The listing below is to be given again in full and word for word, without its images.

BEGIN Information supplied

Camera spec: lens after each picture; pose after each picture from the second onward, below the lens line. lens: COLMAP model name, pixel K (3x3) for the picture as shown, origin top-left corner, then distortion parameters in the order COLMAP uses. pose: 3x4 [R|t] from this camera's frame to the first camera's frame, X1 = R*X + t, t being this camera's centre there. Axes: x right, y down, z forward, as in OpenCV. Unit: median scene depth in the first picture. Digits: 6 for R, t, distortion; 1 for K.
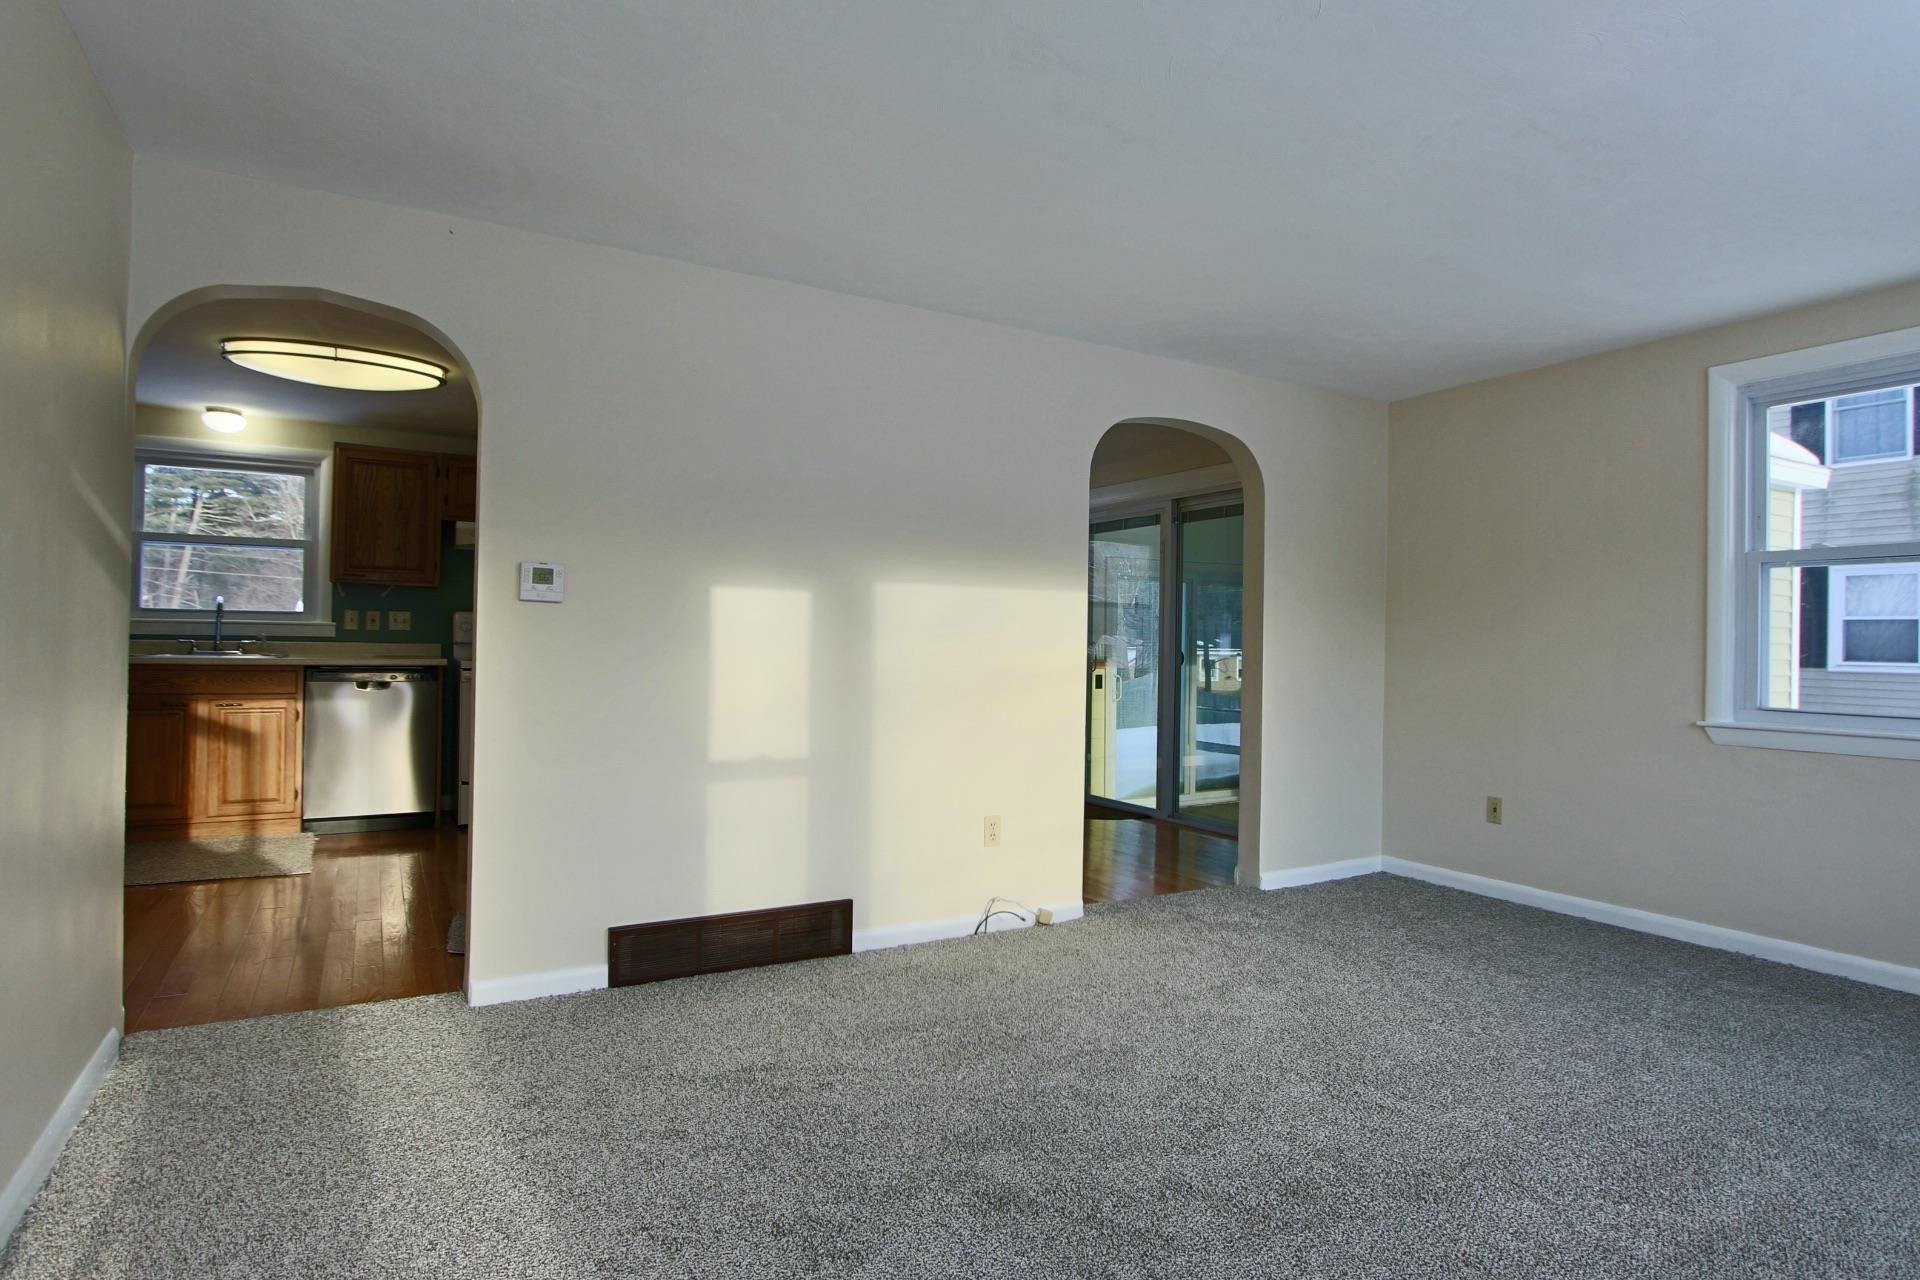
lens RADIAL K [[1028.1, 0, 965.2], [0, 1028.1, 641.2], [0, 0, 1]] dist [-0.026110, 0.000406]
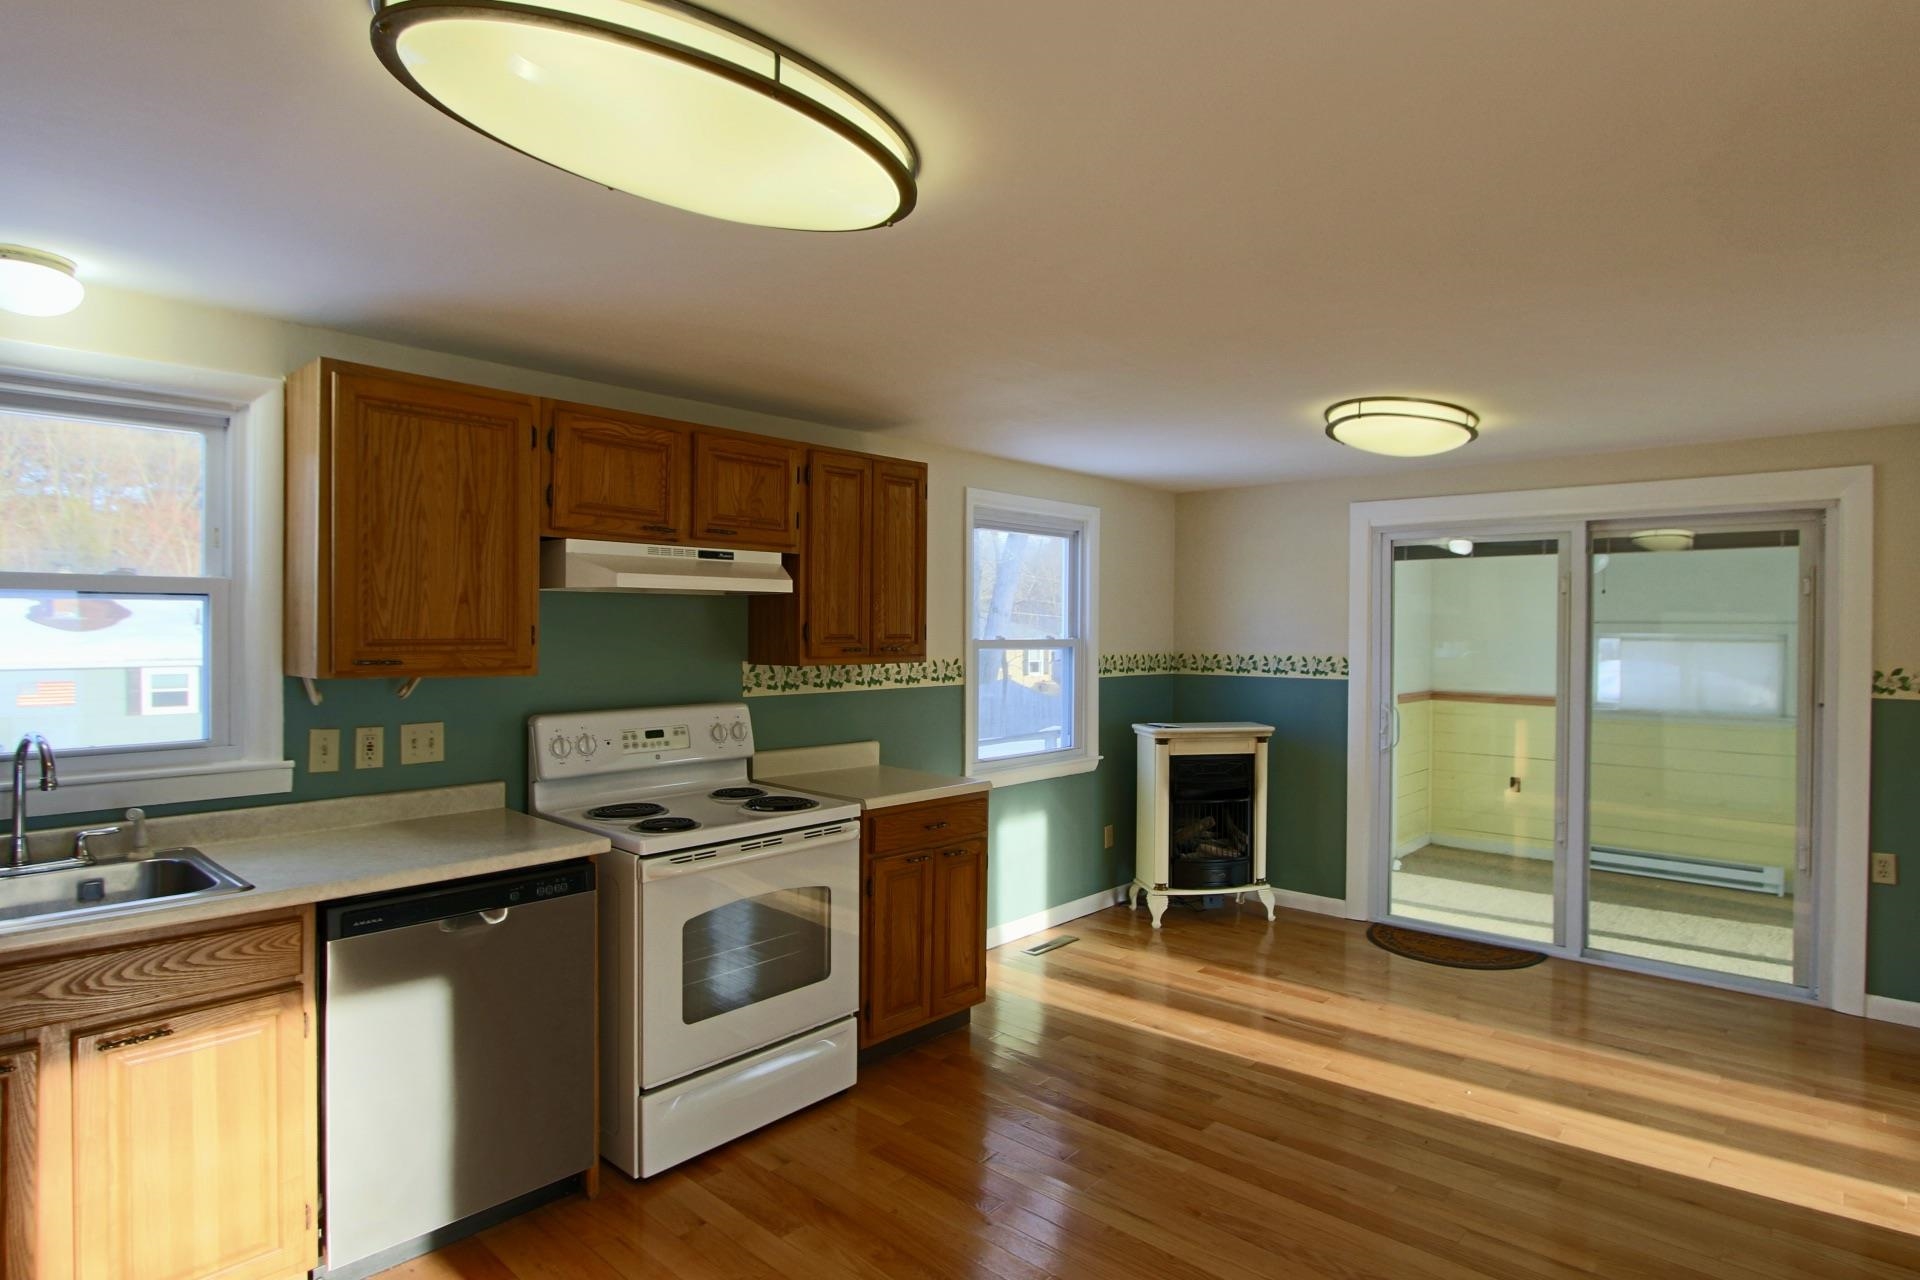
lens RADIAL K [[1028.1, 0, 973.0], [0, 1028.1, 643.6], [0, 0, 1]] dist [-0.026110, 0.000406]
pose [[0.954280, -0.014662, 0.298555, -0.465425], [0.008710, 0.999736, 0.021254, -0.077266], [-0.298788, -0.017682, 0.954156, 0.481140]]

END Information supplied

> Answer to the problem:
Camera spec: lens after each picture; pose after each picture from the second onward, below the lens line. lens: COLMAP model name, pixel K (3x3) for the picture as shown, origin top-left corner, then distortion parameters in the order COLMAP uses. pose: 3x4 [R|t] from this camera's frame to the first camera's frame, X1 = R*X + t, t being this camera's centre there. Axes: x right, y down, z forward, as in OpenCV. Unit: median scene depth in the first picture. Digits: 6 for R, t, distortion; 1 for K.
lens RADIAL K [[1028.1, 0, 965.2], [0, 1028.1, 641.2], [0, 0, 1]] dist [-0.026110, 0.000406]
lens RADIAL K [[1028.1, 0, 973.0], [0, 1028.1, 643.6], [0, 0, 1]] dist [-0.026110, 0.000406]
pose [[0.954280, -0.014662, 0.298555, -0.465425], [0.008710, 0.999736, 0.021254, -0.077266], [-0.298788, -0.017682, 0.954156, 0.481140]]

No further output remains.